16. Now the notice dated 4-10-1961 (Annexure 'B') which is challenged in the present proceedings is merely a memorandum informing the assessee that 12-10-1961 has been fixed as the next date for assessment for the four years and that he is required to attend the office at 9 A. M., on the said date with account books. In case of failure action according to law is stated to follow. From this notice, it is not at all possible for me to conclude that the Assessing Authority is only on the date of the notice beginning to proceed to make the assessment to the best of his judgment. As already noticed earlier, the position of the learned counsel for the petitioner is that the Assessing Authority should be deemed to proceed to assess to the best of his judgment when he makes a note on the record to this effect. This would obviously be a question of fact to be determined on the record in each case and in the present proceedings before me, I am wholly unable to come to the conclusion that the Assessing Authority has either not proceeded to assess to the best of his judgment Before 4-10-1961 or within a period of three years as contemplated by Section 11(4) of the Sales Tax Act.
On the material available to me, therefore, I am completely unable to persuade myself to exercise the discretionary power, of a high prerogative writ in the present case in favour of the petitioner and quash the impugned notice, It is, however noteworthy that Annexure 'A' annexed to the writ petition which is an affidavit dated 25-4-1960 addressed to the Assessing Authority merely states that the firm Des Raj Om Prakash had been closed on 28-10-1954 and the relevant registration certificate returned to the Excise and Taxation office and that no business of whatsoever nature was conducted by the said concern after 28-10-1954. These two annexures clearly do not afford sufficient material to justify the conclusion that the Assessing Authority had not proceeded to the best judgment assessment till 4-10-1961 or within three years.

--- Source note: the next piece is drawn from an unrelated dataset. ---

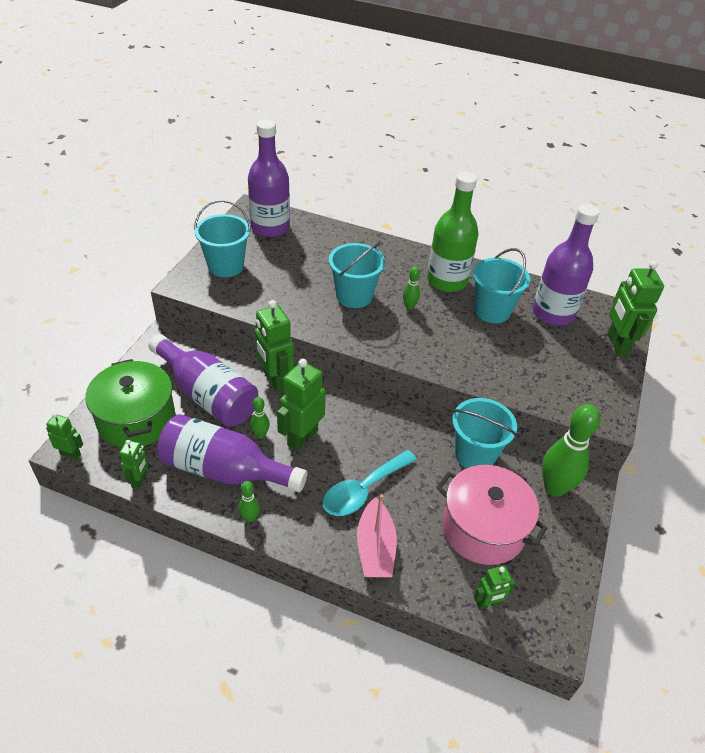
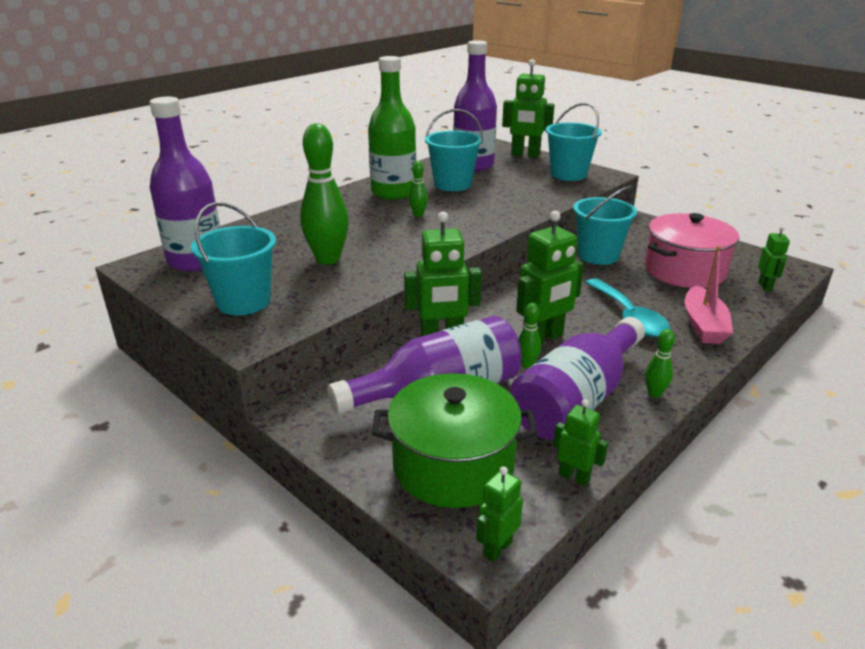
camera: 65 degrees left, 15 degrees down
green robot [277,359,326,451] -> green robot turned 90 degrees counterclockwise [516,211,584,344]
turquoise bucket [329,241,385,308] -> turquoise bucket moved to [546,102,602,181]
pink boat [357,494,397,578] -> pink boat turned 75 degrees clockwise [685,246,733,344]
green bowling pin [542,404,600,497] -> green bowling pin moved to [300,123,349,265]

17. Tax laws in our country are largely premised or based on the theory of self assessment and the tax payer usually makes out his return computing the tax on it and files the return and pays the tax. It naturally calls for and requires honesty from a great majority of the tax-payers in order to make the tax administration feasible. In this background also this Court should be slow in interfering on writ side with the departmental proceedings intended to investigate into the dealings of the assessces.
18. This petition thus also fails and is dismissed with costs.